## WHAT IS BEING ASKED
The word "style" marks the lines to find; copy every such line from the data below.

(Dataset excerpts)
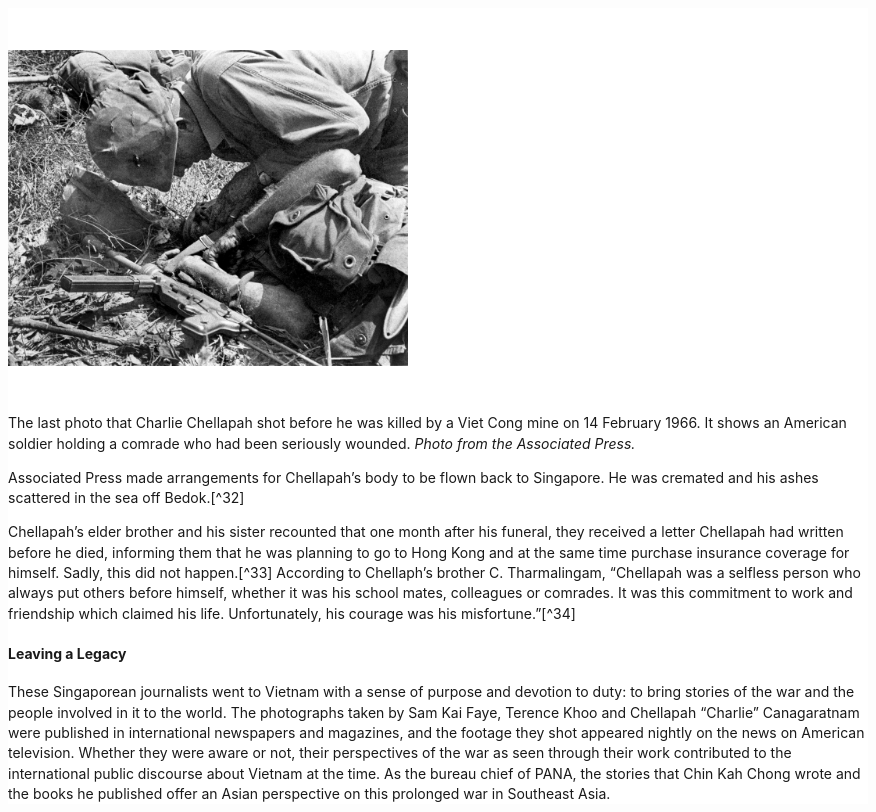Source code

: <img style="width: 400px; height: 400px;" src="/images/Vol-15-issue-4/the-vietnam-war-through-sg-eye/va.jpg">
<div style="background-color: white;">The last photo that Charlie Chellapah shot before he was killed by a Viet Cong mine on 14 February 1966. It shows an American soldier holding a comrade who had been seriously wounded. <i>Photo from the Associated Press.</i></div>

Associated Press made arrangements for Chellapah’s body to be flown back to Singapore. He was cremated and his ashes scattered in the sea off Bedok.[^32]

Chellapah’s elder brother and his sister recounted that one month after his funeral, they received a letter Chellapah had written before he died, informing them that he was planning to go to Hong Kong and at the same time purchase insurance coverage for himself. Sadly, this did not happen.[^33] According to Chellaph’s brother C. Tharmalingam, “Chellapah was a selfless person who always put others before himself, whether it was his school mates, colleagues or comrades. It was this commitment to work and friendship which claimed his life. Unfortunately, his courage was his misfortune.”[^34]

#### **Leaving a Legacy**

These Singaporean journalists went to Vietnam with a sense of purpose and devotion to duty: to bring stories of the war and the people involved in it to the world. The photographs taken by Sam Kai Faye, Terence Khoo and Chellapah “Charlie” Canagaratnam were published in international newspapers and magazines, and the footage they shot appeared nightly on the news on American television. Whether they were aware or not, their perspectives of the war as seen through their work contributed to the international public discourse about Vietnam at the time. As the bureau chief of PANA, the stories that Chin Kah Chong wrote and the books he published offer an Asian perspective on this prolonged war in Southeast Asia.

## ANSWER FOR THE TASK
: <img style="width: 400px; height: 400px;" src="/images/Vol-15-issue-4/the-vietnam-war-through-sg-eye/va.jpg">
<div style="background-color: white;">The last photo that Charlie Chellapah shot before he was killed by a Viet Cong mine on 14 February 1966. It shows an American soldier holding a comrade who had been seriously wounded. <i>Photo from the Associated Press.</i></div>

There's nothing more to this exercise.